### TASK BRIEF
Below is a listing to copy exactly; no image goes into the copy.

### THE DATA
--- START ---
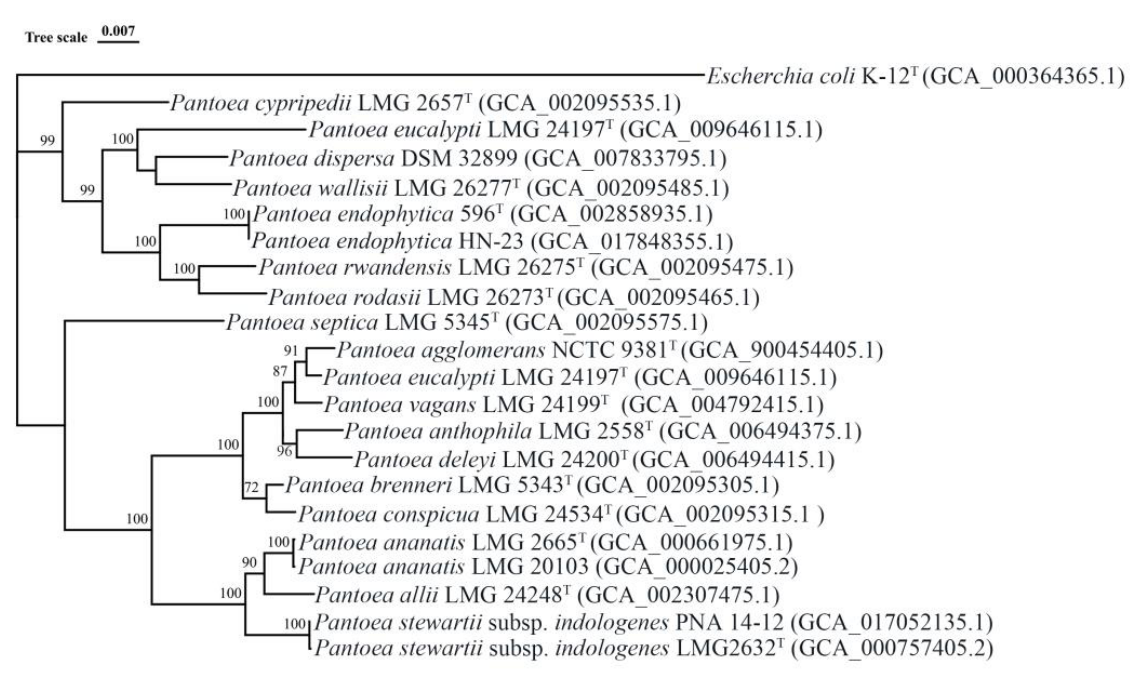
Figure 2. Phylogenetic tree of 18 species of Pantoea , based on 120 core genes using maximum composite likelihood. Nodes show the result of 1000 bootstrap replicates by IQ-TREE. Trees and dendrograms were visualized using ggtree and iTOL. Genomes from another strain were selected due to lacking the genomic information of the type strain of P. intestinalis and P. dispersa, while no genome information was available for P. coffeiphila .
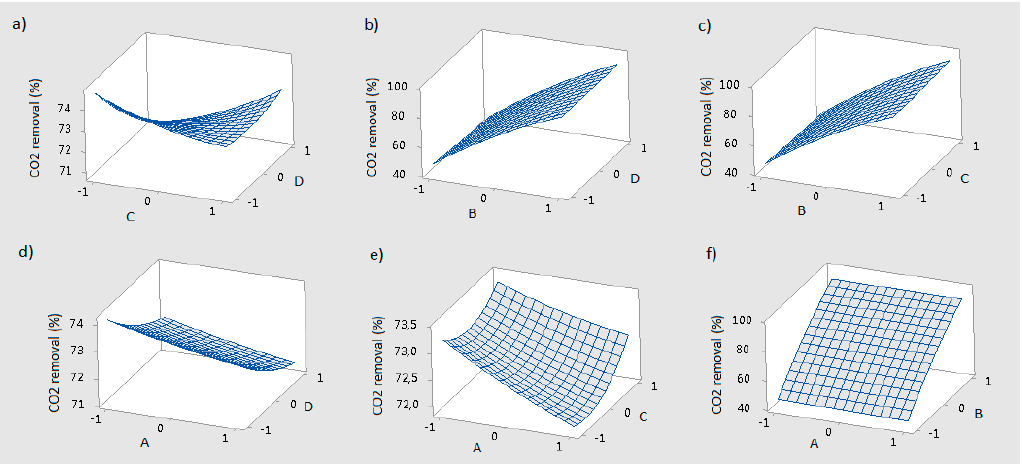
Figure 7. Response surface plots for percentage of carbon dioxide removal (%) as a function of: ( a ) factor C and D ; ( b ) factor B and D ; ( c ) factor C and B ; ( d ) factor A and D ; ( e ) factor A and C ; ( f ) factor A and B . (Hold values: A = B = C = D = 0) (factor A = flue gas inlet temperature, factor B = column pressure, factor C = carbon dioxide composition in flue gas, factor D = height of the absorber).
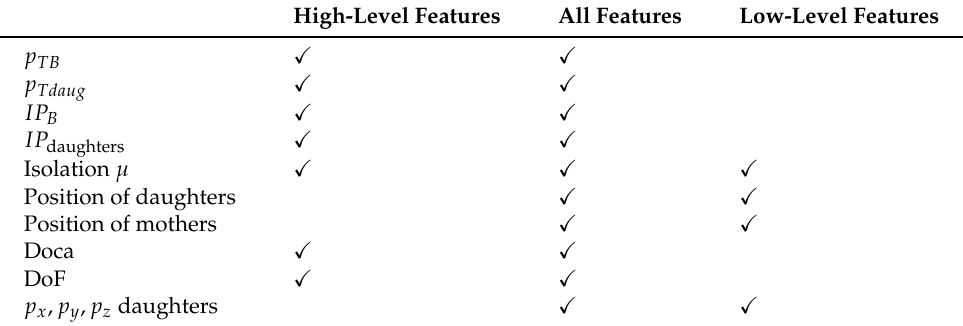
Table A1. Features present in each training option for the data. Note that the isolation only applies µ + µ − channel. to the B →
--- END ---
### RESULT
Figure 2. Phylogenetic tree of 18 species of Pantoea , based on 120 core genes using maximum composite likelihood. Nodes show the result of 1000 bootstrap replicates by IQ-TREE. Trees and dendrograms were visualized using ggtree and iTOL. Genomes from another strain were selected due to lacking the genomic information of the type strain of P. intestinalis and P. dispersa, while no genome information was available for P. coffeiphila .
Figure 7. Response surface plots for percentage of carbon dioxide removal (%) as a function of: ( a ) factor C and D ; ( b ) factor B and D ; ( c ) factor C and B ; ( d ) factor A and D ; ( e ) factor A and C ; ( f ) factor A and B . (Hold values: A = B = C = D = 0) (factor A = flue gas inlet temperature, factor B = column pressure, factor C = carbon dioxide composition in flue gas, factor D = height of the absorber).
Table A1. Features present in each training option for the data. Note that the isolation only applies µ + µ − channel. to the B →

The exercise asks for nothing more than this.